Sake and Sugi, the perfect match

Monday 24th, April 2017 / 13:29 Written by
Sake and Sugi, the perfect match

The relationship between sake and Japanese Cedar (Sugi) is a long one full of tradition. Many people are aware of the wooden masu cups made from a type of Japanese cedar but few know the importance of the relationship between sake and this precious wood.

sake barrel 2

Sugi (Cryptomeria japonica), most commonly known in English as “Japanese Cedar,” is actually in the cypress family. Indigenous to Japan, the Sugi grows in abundance throughout most of the country. Sugi wood is known for its pleasant fragrance, lustrous colour and soft, pliable texture. Regarded for centuries as a wood of luxury, Sugi has been used for the construction of fine palaces, shrines, temples, and even in shipbuilding. One of the most famous uses of Sugi, however, has been in the use of making taru (sake barrels).

sake barrel 4

Because of its pleasant fragrance and rot-resistant qualities, Sugi has been the favourite material for taru (sake barrel) production. A number of different Sugi varieties may be used for barrel making but none has been more loved than Yoshino Sugi. The Yoshino Sugi is especially known for its fragrant reddish wood in the center and middle section and its beautiful light, white-like colour wood in the outer section.
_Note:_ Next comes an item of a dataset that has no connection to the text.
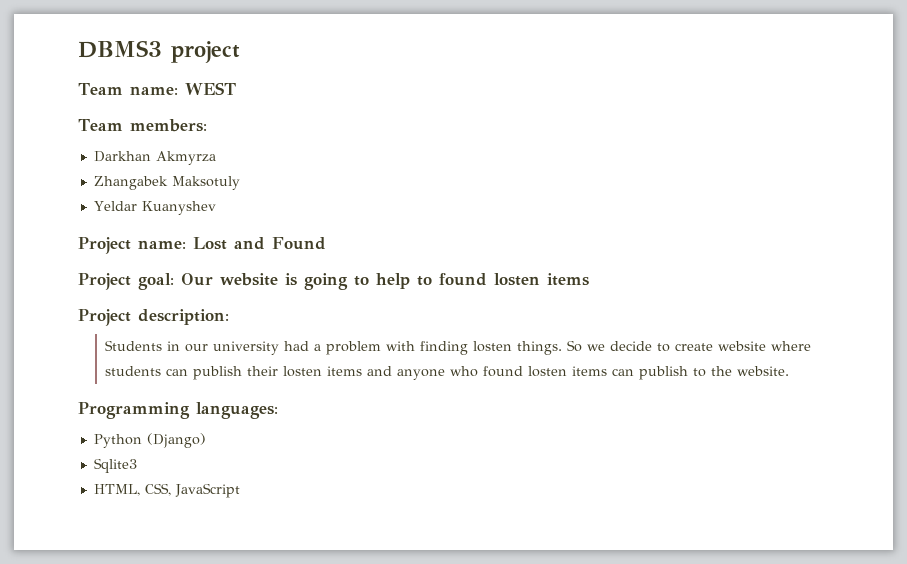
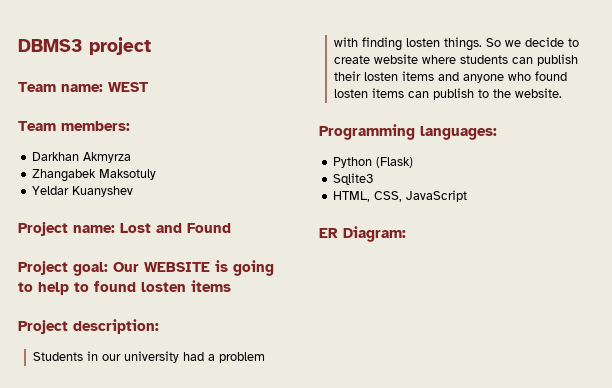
[220,273,278,286] website -> [144,262,210,272] WEBSITE
[146,433,206,448] (Django) -> [376,157,414,168] (Flask)
(240, 490) none -> [319,226,406,242] // ER Diagram:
Both wood sections may be used to make excellent sake barrels but the section of wood with a white exterior and red interior is especially prized in sake barrel making.

The Yoshino Sugi was a key element to fine sake packaging for over 200 years until the early 1900s when glass bottles came into wide use. Some Sake makers still use the wood in their processing methods to give their Sake a pleasant aroma of the Japanese Cedar.

sake barrel 3

The Sugidama (Sugi Ball) is a traditional symbol used by sake brewers since olden times. When the fresh sake was available for sale, the sake brewery would hang a bright green Sugidama made with fresh Sugi fronds under the roof and over the entrance. Years ago when sake was produced only in winter months, the Sugidama was especially effective to advertise the completion of a fresh brew.